(Records contained in a dataset)

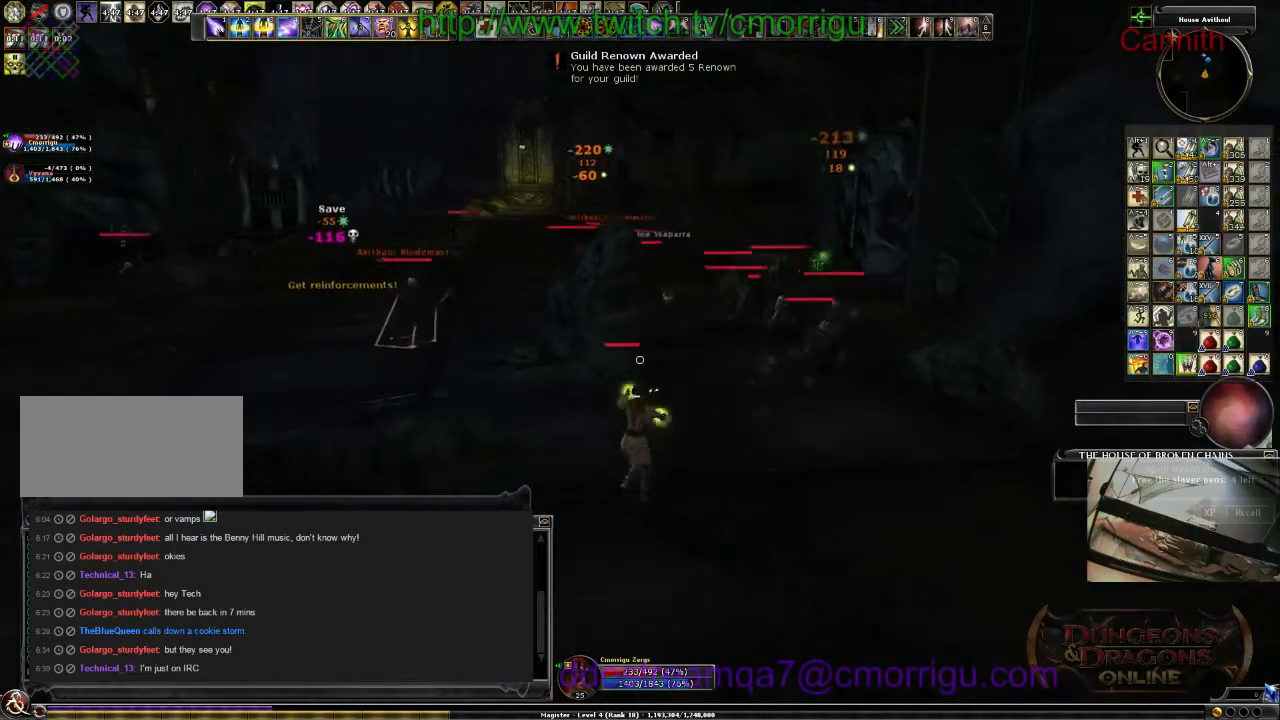
{"keys": ["a"], "events": []}
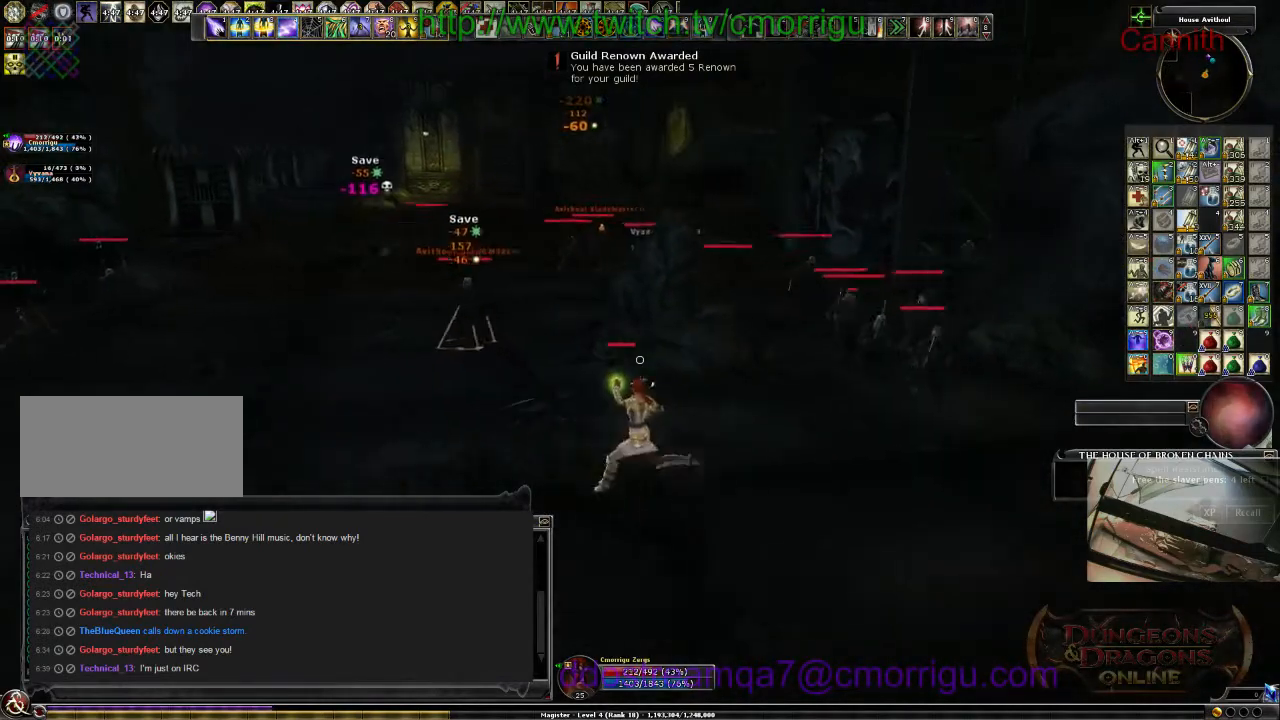
{"keys": ["a"], "events": []}
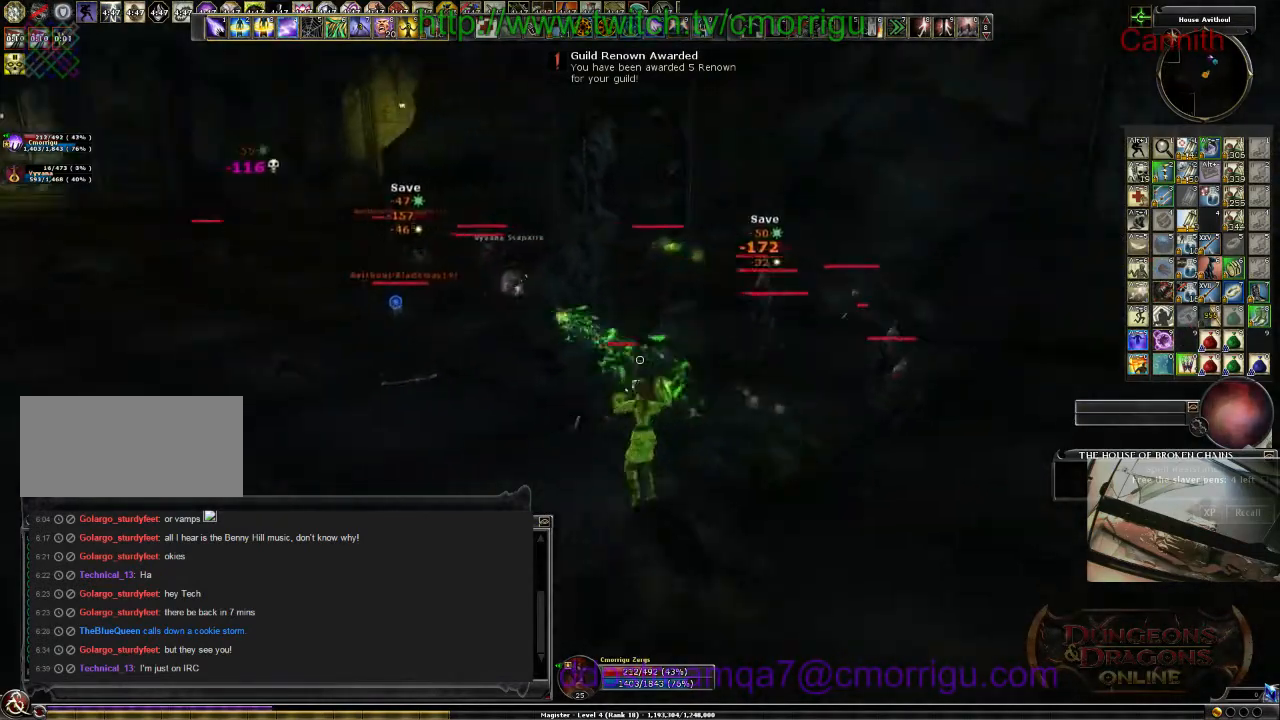
{"keys": ["a"], "events": []}
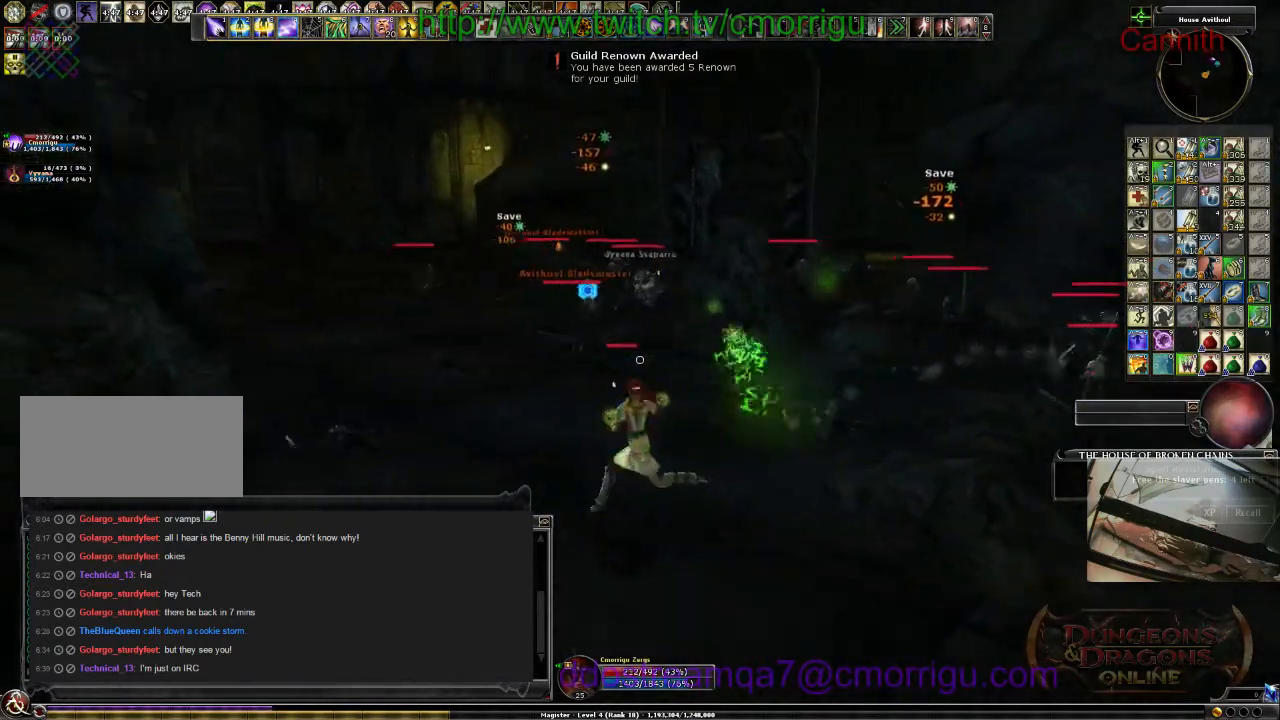
{"keys": ["a", "w"], "events": [[400, "w", "down"]]}
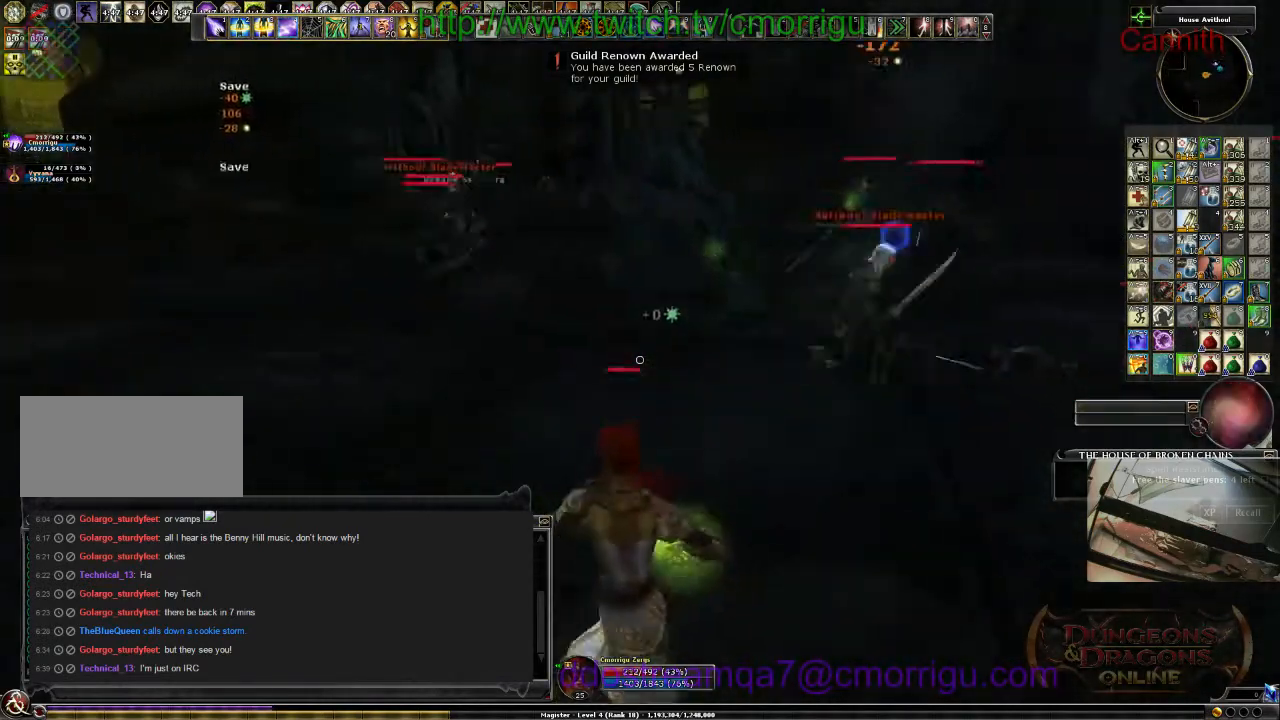
{"keys": ["a"], "events": [[200, "w", "up"]]}
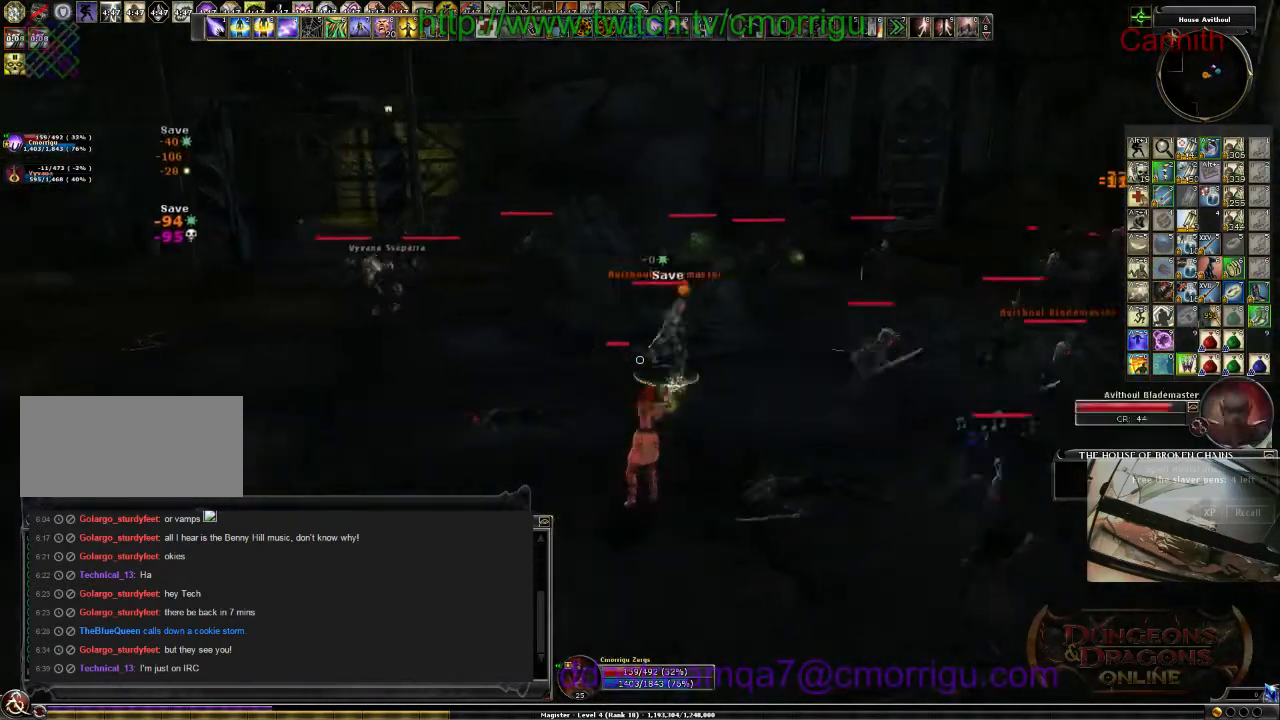
{"keys": ["s"], "events": [[166, "s", "down"], [266, "a", "up"]]}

→ **YOUR TASK**
Output each entry above word for word. The pictures stay out.

→ **SOLUTION TO THIS EXERCISE**
{"keys": ["a"], "events": []}
{"keys": ["a"], "events": []}
{"keys": ["a"], "events": []}
{"keys": ["a", "w"], "events": [[400, "w", "down"]]}
{"keys": ["a"], "events": [[200, "w", "up"]]}
{"keys": ["s"], "events": [[166, "s", "down"], [266, "a", "up"]]}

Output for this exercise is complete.